After Thursday's big health care discussion among the President, leading Democrats, and leading Republicans, not much has changed. Republicans are claiming victory, but how silly is it to suggest the Democratic initiative for the talks, issued weeks in advance with full public discussion of the public and political goals, could be an "ambush?" Or, with that much advance notice, how dumb would Republicans have to be to walk into such an "ambush?" (Don't answer that!)
Democrats are claiming victory, but the suggestion that Obama was professorial, or put the Republicans in their place like errant children, is not necessarily a positive. Americans generally don't want intelligence in their Presidents; they prefer a studied indifference to "book-l'arnin'" (thus Bush over Gore, Eisenhower over Stevenson) or someone who can successfully disguise the fact that he has any (Clinton made people believe that "Rhodes Scholar" meant he had worked for the Arkansas Highway Department during his high school years).

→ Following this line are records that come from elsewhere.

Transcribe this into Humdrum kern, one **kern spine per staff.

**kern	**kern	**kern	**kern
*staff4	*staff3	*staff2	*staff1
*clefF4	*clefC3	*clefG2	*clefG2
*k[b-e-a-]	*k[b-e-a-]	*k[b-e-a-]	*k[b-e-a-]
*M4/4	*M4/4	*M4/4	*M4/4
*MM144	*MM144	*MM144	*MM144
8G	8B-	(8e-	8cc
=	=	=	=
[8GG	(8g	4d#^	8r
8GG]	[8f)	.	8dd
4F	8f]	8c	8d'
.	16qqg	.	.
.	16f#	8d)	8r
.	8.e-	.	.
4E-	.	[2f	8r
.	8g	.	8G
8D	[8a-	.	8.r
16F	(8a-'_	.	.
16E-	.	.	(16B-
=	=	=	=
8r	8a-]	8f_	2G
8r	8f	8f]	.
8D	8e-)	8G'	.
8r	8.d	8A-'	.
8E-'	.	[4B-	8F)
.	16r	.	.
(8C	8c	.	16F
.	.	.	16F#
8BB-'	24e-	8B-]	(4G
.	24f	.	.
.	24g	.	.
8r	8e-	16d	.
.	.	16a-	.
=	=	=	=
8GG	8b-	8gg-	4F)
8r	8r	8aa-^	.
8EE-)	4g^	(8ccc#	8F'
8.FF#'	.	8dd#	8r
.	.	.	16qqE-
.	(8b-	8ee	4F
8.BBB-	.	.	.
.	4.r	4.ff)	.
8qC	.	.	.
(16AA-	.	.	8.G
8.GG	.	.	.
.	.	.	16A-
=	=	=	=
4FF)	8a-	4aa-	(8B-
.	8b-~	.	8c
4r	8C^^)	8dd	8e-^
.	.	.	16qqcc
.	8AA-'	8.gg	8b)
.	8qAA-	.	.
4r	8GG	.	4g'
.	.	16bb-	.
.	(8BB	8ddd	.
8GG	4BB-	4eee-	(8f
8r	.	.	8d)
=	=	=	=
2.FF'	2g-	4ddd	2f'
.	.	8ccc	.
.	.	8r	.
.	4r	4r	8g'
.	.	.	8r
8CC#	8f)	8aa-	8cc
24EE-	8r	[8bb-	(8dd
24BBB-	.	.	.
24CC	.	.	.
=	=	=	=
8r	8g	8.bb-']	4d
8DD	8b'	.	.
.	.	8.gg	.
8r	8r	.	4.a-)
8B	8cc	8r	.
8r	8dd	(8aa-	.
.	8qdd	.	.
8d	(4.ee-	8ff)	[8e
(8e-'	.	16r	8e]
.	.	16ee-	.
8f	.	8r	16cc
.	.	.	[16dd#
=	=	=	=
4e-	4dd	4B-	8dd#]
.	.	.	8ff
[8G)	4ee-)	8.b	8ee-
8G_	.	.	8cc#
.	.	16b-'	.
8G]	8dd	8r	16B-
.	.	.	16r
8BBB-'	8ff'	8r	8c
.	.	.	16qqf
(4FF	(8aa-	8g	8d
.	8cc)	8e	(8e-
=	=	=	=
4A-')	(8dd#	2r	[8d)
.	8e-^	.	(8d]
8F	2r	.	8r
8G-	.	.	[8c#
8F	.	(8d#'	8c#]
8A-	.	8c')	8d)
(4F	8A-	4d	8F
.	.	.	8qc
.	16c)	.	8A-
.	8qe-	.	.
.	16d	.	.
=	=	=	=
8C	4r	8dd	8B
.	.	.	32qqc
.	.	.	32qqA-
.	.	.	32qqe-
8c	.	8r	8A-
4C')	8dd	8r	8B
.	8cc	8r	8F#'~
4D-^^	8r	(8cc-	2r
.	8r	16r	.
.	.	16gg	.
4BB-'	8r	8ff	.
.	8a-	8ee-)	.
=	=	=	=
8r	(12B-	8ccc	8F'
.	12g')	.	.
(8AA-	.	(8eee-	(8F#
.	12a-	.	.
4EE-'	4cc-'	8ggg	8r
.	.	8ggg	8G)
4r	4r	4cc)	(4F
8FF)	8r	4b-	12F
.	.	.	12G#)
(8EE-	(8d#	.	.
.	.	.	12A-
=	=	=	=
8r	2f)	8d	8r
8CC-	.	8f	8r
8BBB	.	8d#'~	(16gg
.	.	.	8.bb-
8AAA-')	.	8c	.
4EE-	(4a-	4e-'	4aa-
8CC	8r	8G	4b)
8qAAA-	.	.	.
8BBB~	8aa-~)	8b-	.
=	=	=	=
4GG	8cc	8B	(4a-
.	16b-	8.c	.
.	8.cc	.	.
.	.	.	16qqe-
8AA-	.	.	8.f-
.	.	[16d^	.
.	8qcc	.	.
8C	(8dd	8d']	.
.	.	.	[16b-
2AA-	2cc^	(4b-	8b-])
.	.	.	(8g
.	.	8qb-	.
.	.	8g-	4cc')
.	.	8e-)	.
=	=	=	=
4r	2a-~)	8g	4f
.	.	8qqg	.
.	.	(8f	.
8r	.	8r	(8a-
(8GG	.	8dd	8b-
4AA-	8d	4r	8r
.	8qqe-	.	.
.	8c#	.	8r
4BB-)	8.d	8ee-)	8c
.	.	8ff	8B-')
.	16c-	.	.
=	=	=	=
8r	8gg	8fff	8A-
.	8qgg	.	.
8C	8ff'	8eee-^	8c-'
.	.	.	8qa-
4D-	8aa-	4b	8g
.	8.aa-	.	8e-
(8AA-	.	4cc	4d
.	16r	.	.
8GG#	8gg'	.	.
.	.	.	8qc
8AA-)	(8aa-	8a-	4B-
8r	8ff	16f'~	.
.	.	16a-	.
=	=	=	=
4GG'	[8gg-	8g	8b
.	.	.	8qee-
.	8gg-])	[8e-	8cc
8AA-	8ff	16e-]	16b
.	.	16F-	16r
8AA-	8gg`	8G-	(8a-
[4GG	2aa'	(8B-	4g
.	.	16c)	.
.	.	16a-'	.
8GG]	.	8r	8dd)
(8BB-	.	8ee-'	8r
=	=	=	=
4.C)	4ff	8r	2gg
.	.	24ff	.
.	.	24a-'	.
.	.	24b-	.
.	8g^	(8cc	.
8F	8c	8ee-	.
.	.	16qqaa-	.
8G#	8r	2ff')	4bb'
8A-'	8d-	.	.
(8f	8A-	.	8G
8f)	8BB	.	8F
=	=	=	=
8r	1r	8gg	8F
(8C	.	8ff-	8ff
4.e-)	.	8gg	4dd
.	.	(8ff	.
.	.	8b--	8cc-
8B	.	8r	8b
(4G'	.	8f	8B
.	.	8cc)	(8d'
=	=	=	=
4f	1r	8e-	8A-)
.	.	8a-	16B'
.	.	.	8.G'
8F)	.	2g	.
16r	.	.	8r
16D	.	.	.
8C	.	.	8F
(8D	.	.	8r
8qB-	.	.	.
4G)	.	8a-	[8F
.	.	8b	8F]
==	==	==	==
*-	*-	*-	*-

Politically, it seems the Democrats gained the edge (and it would be odd if they didn't, with the benefit of an incumbent President leading the discussion) - enough to demonstrate the utter uninterestedness of Republican leaders in making any but the most minor cosmetic changes in health care. They now have a little political cover for proceeding down the reconciliation path, if they can get their recalcitrant blue dogs to get on board.